**What this task involves:** In every listing below, swap each "values" for "data points" and keep everything else the same. Leave out the pictures when you write the lines again.

Data visualization pictures
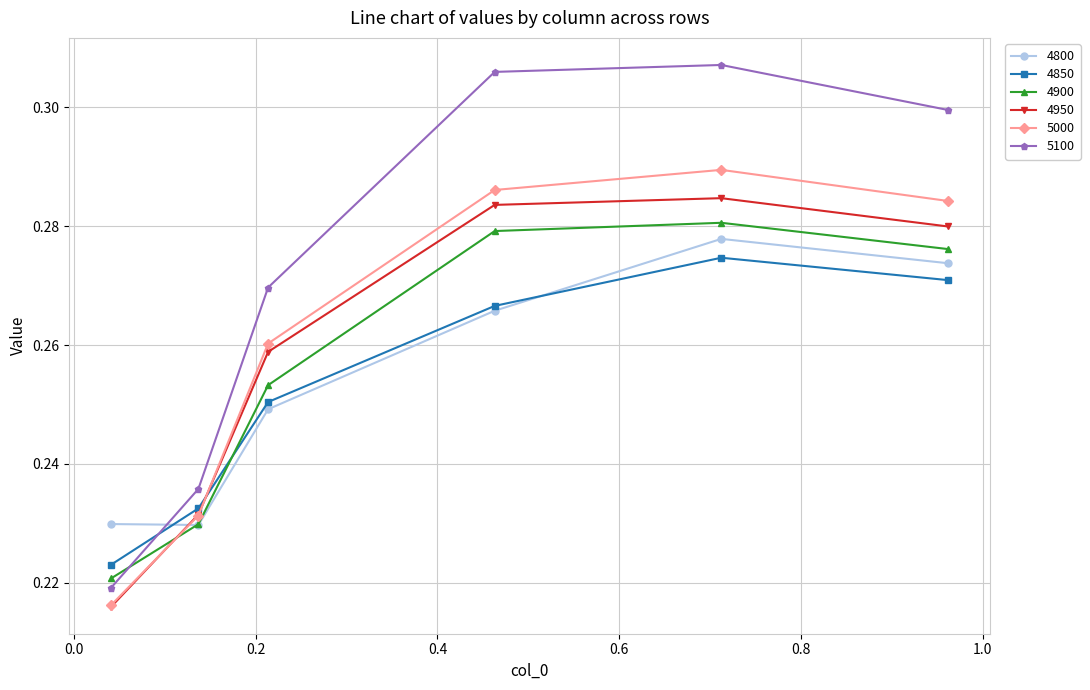

Count the 4850 values in the range 0 to 1.

6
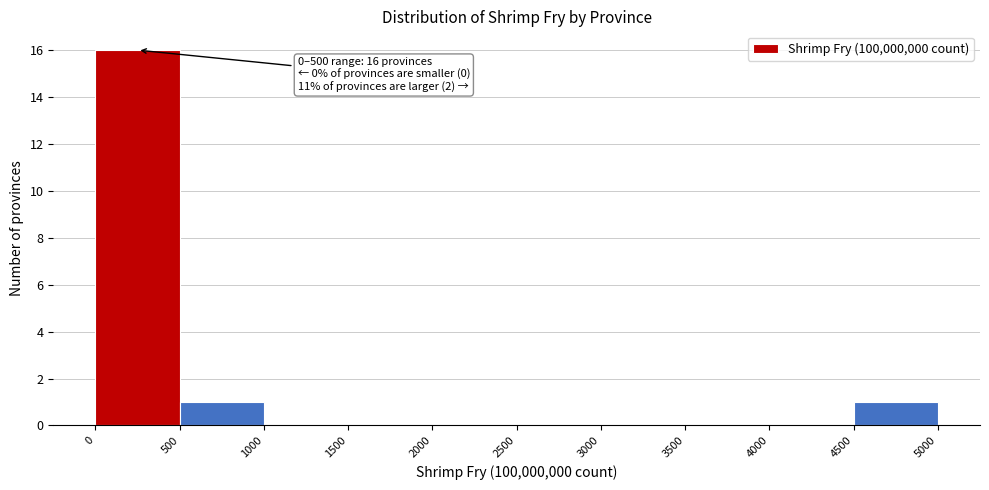

Over which range of the x-axis is the bar tallest?

0 to 500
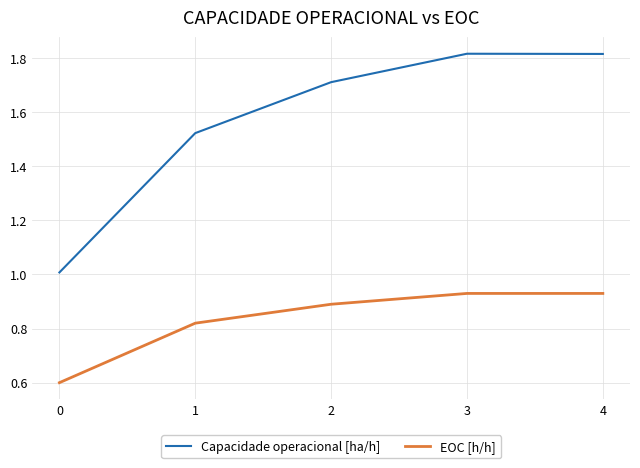

How many EOC [h/h] values are between 0 and 1?

5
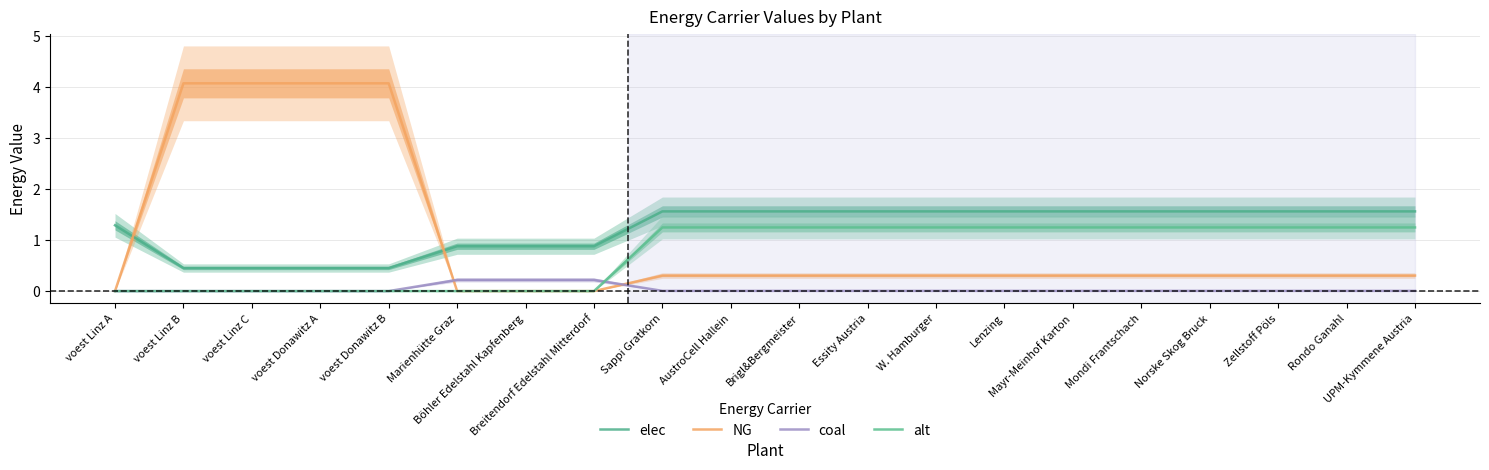

Where is NG nearest to the value 2?

Sappi Gratkorn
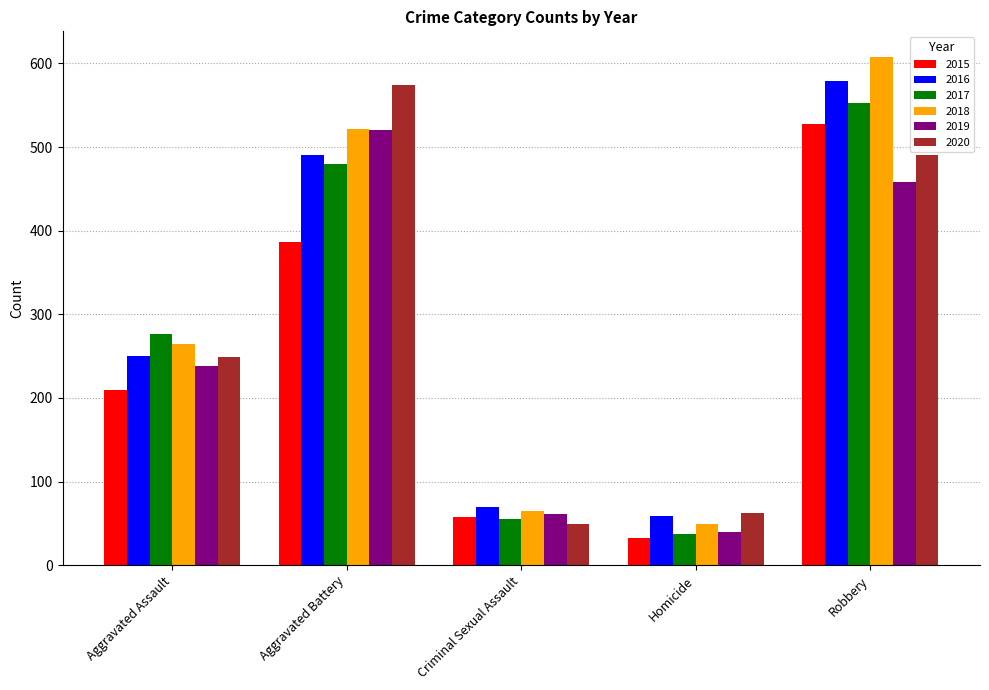

Between Criminal Sexual Assault and Homicide, which series saw the biggest shift?

2015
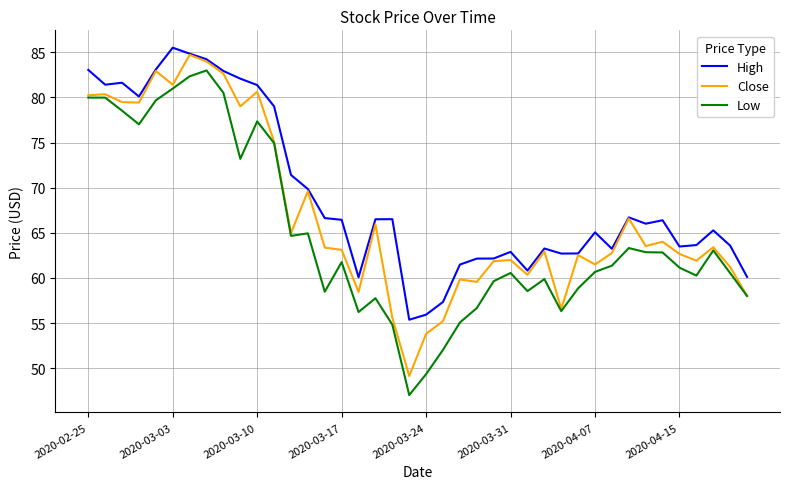

True or false: High and Low cross at least once.

False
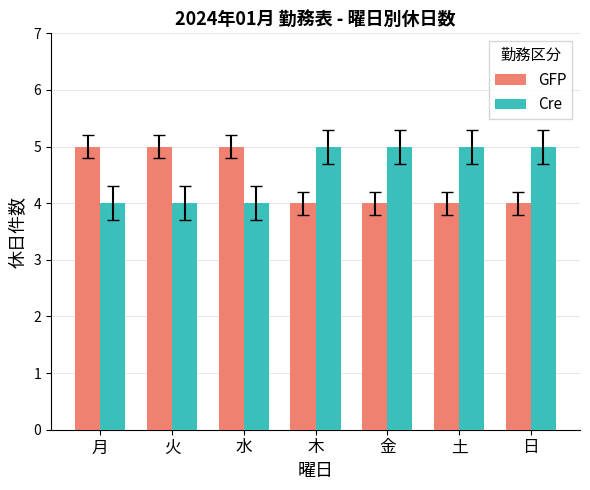

What is the approximate value of Cre at 木?

5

**Solution to the exercise:**
Count the 4850 data points in the range 0 to 1.

6

Over which range of the x-axis is the bar tallest?

0 to 500

How many EOC [h/h] data points are between 0 and 1?

5

Where is NG nearest to the value 2?

Sappi Gratkorn

Between Criminal Sexual Assault and Homicide, which series saw the biggest shift?

2015

True or false: High and Low cross at least once.

False

What is the approximate value of Cre at 木?

5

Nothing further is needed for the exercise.